My conjecture is that asynchronous operation implementation should be used when there are conditions to release the calling thread, without requiring the creation of a new thread, and the time needed for the operation completion is significant. This happens when the operation performs “lengthy” IO requests. If the IO interface has an asynchronous interface, then the asynchronous operation call can be “linked” to the asynchronous IO call (see diagram below). Note that a service request is just a special kind of an IO request and that WCF also provides an asynchronous interface for clients.


The following sequence diagram shows the “linkage” between the asynchronous operation implementation and an asynchronous IO request.


  1. The WCF dispatcher calls the BeginOperation method, which in turn starts the asynchronous IO request (BeginIO) and returns immediately,. This sequence is done on an IO thread, which is “released” after BeginOperation returns.
  2. When the IO request is completed, the Operation Callback is called on an IO thread (not necessarily the same from the above sequence).

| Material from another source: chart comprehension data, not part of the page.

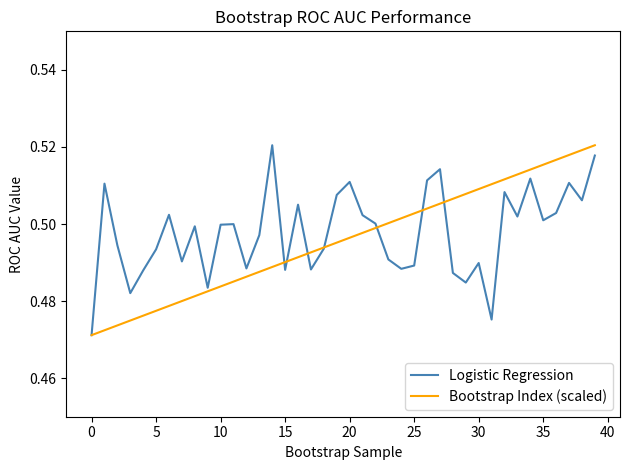

Reading left to right, list all the values displayed in this chart.

Logistic Regression: 0.5	0.5	0.5	0.5	0.5	0.5	0.5	0.5	0.5	0.5	0.5	0.5	0.5	0.5	0.5	0.5	0.5	0.5	0.5	0.5	0.5	0.5	0.5	0.5	0.5	0.5	0.5	0.5	0.5	0.5	0.5	0.5	0.5	0.5	0.5	0.5	0.5	0.5	0.5	0.5
Bootstrap Index (scaled): 0.5	0.5	0.5	0.5	0.5	0.5	0.5	0.5	0.5	0.5	0.5	0.5	0.5	0.5	0.5	0.5	0.5	0.5	0.5	0.5	0.5	0.5	0.5	0.5	0.5	0.5	0.5	0.5	0.5	0.5	0.5	0.5	0.5	0.5	0.5	0.5	0.5	0.5	0.5	0.5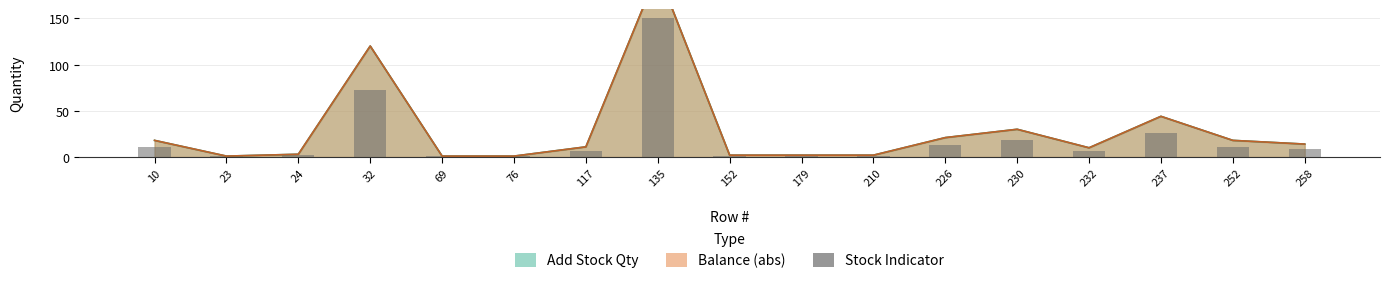

What is the difference between the second highest and minimum values?

71.4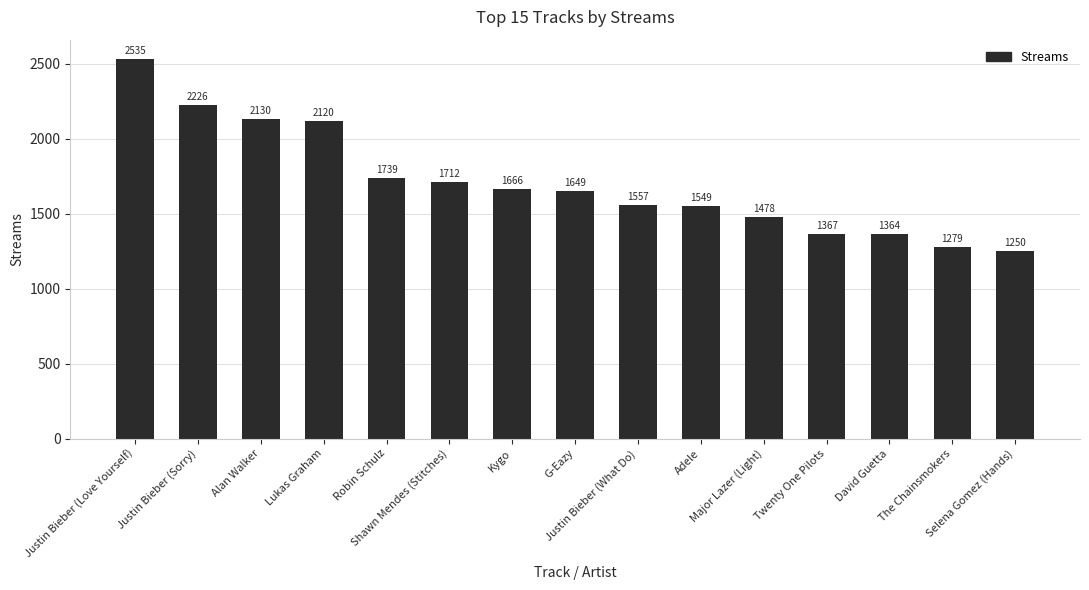

List the labels in order of value, smallest first.

Selena Gomez (Hands), The Chainsmokers, David Guetta, Twenty One Pilots, Major Lazer (Light), Adele, Justin Bieber (What Do), G-Eazy, Kygo, Shawn Mendes (Stitches), Robin Schulz, Lukas Graham, Alan Walker, Justin Bieber (Sorry), Justin Bieber (Love Yourself)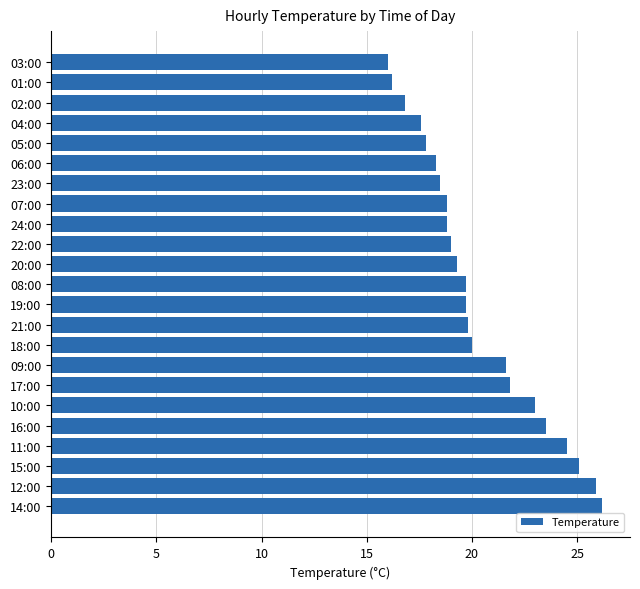

What is the smallest value displayed?

16.0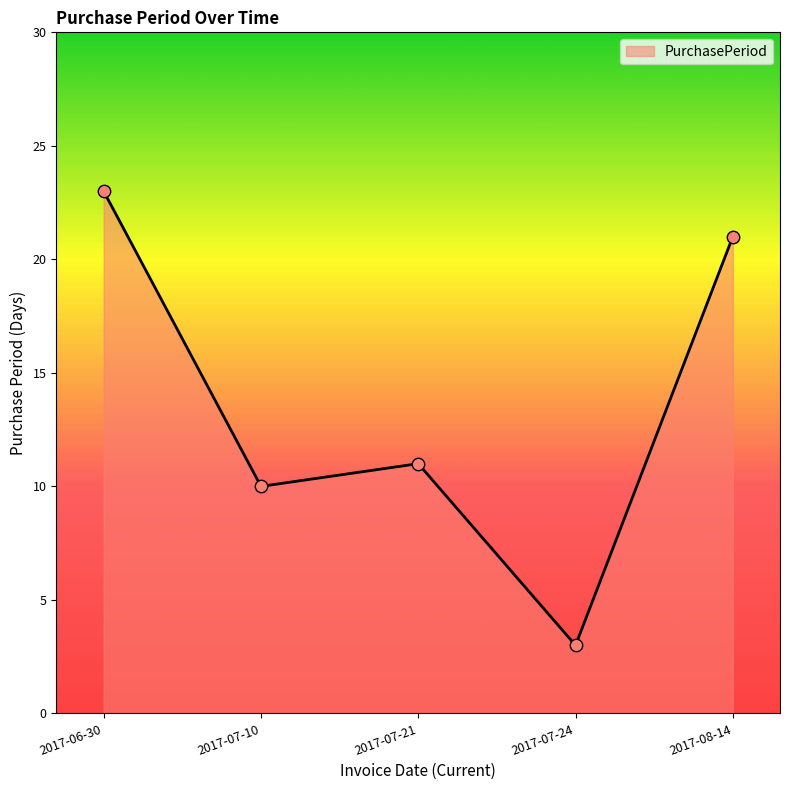

What is the ratio of the value at 2017-08-14 to the value at 2017-06-30?

0.9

This callback:
    1. Calls EndIO to finish the IO request and collects the IO result.
    2. Calls the WCF provided callback (passed as a parameter to BeginOperation).
    3. The WCF callback then calls EndOperation to finish the operation and collect the operation result.

Notice that the operation’s execution is divided into two sequences (two threads):

  • The “left-to-right” sequence processes the request, running on the IO thread associated with the service request.
  • The “right-to-left” sequence produces the reply, running on the IO thread associated with the IO request completion.

Namely there is no blocked thread between the start of the operation and the completion of the IO. This property is important in scenarios were there can be a significant amount of operations waiting for “lengthy” IO requests (e.g. middle-tier services).